The whole order for the Buccaneers is under review, and I will make a statement when I can, but we have very much in mind—I certainly have—what has been said before the General Election and at other times on the question of employment.
§ Sir A. Douglas-Home
The right hon. Gentleman's replies to the questions that I asked earlier and the ones that he has subsequently given to my right hon. and hon. Friends raise in my mind the question whether he has thought out the strategic consequences of the matter. He gave a flippant and, I thought, rather cheap retort about the Suez operation. The fact is, and right hon. and hon. Gentlemen opposite must realise this, that it is quite likely that over-flying will be stopped and it is quite likely that the Suez Canal could be closed, and that we could not, therefore, reach and reinforce our Forces in the Far East if the Simonstown Agreement were lost to us.
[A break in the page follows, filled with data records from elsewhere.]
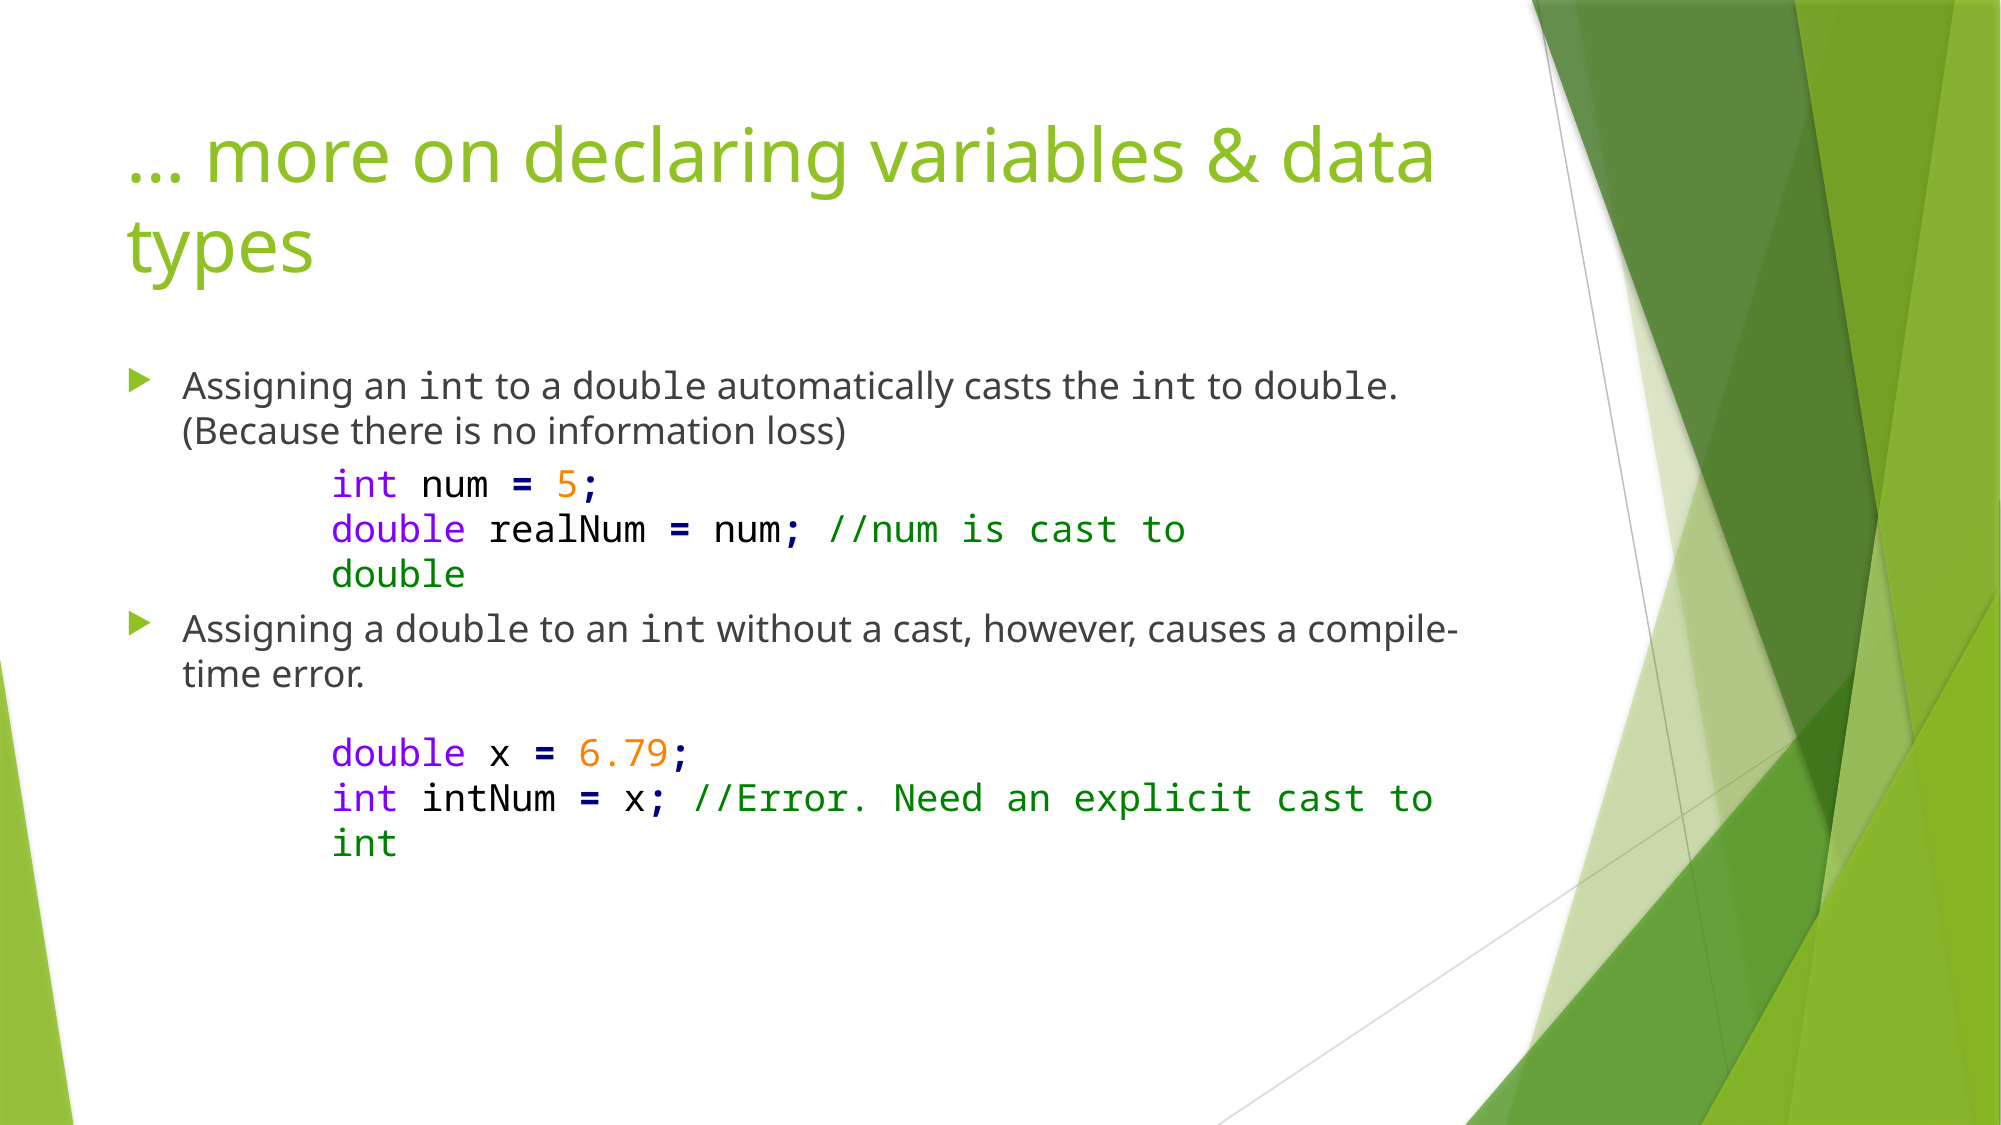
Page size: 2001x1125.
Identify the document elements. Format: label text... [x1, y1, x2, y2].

text_box double x = 6.79; int intNum = x; //Error. Need an explicit cast to int [316, 721, 1484, 872]
list Assigning an int to a double automatically casts the int to double. (Because there is no information loss) Assigning a double to an int without a cast, however, causes a compile-time error. [111, 354, 1522, 992]
text_box int num = 5; double realNum = num; //num is cast to double [316, 452, 1317, 603]
title … more on declaring variables & data types [111, 99, 1522, 317]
I should like to ask whether the right hon. Gentleman will provide a very urgent debate on this in the Government's time. I must give him notice, because I fear the consequences of what he has said today, that if tomorrow or on subsequent days the South African Government strongly react to this I shall ask for a debate in the House immediately under Standing Order No.9.
§ The Prime Minister
We on this side of the House have never taken the question of Suez flippantly in any way. We 207 regard it as a very serious business, and it was important to repeat our attitude so far as that question is concerned.
Of course we have carefully considered all the stategic implications, just as fully as the right hon. Gentleman ever did. I am bound to say that when I hear the right hon. Gentleman making all sorts of suggestions about what might be the quite illegal consequences to this on the part of the South African Government, I wonder whom he thinks he is helping with that sort of question.
The question of over-flying rights is an important one. There are very many other questions of over-flying rights affecting other parts of Africa, as the right hon. Gentleman will be only too well aware. If he is saying or implying—I am sure that he did not intend to do this—that the South African Government would be within their rights in interfering with these over-flying rights or in denouncing the Simonstown Agreement because of their dislike of the United Nations resolution and our action under it—even if he is suggesting that by accident—then he is, by the same argument, implying that the Simonstown Agreement would be worthless in any war that the South Africans did not approve of.
§ Mr. Bellenger
On a point of order, Mr. Deputy-Speaker. Is it in order for the right hon. Gentleman the Leader of the Opposition to give deferred notice that he will raise this matter under Standing Order No.9? Surely that Order, amongst other things, raises a matter of urgency?
§ Mr. Deputy-Speaker (Dr. Horace King)
I do not think that what the Leader of the Opposition said was out of order. He indicated that his intention might be to call the attention of the House to a matter of urgent public importance under Standing Order No. 9. When it comes before the Chair, the Chair will take notice of it. This is 208 merely an indication of something that the right hon. Gentleman possibly had in his mind. Can we proceed now?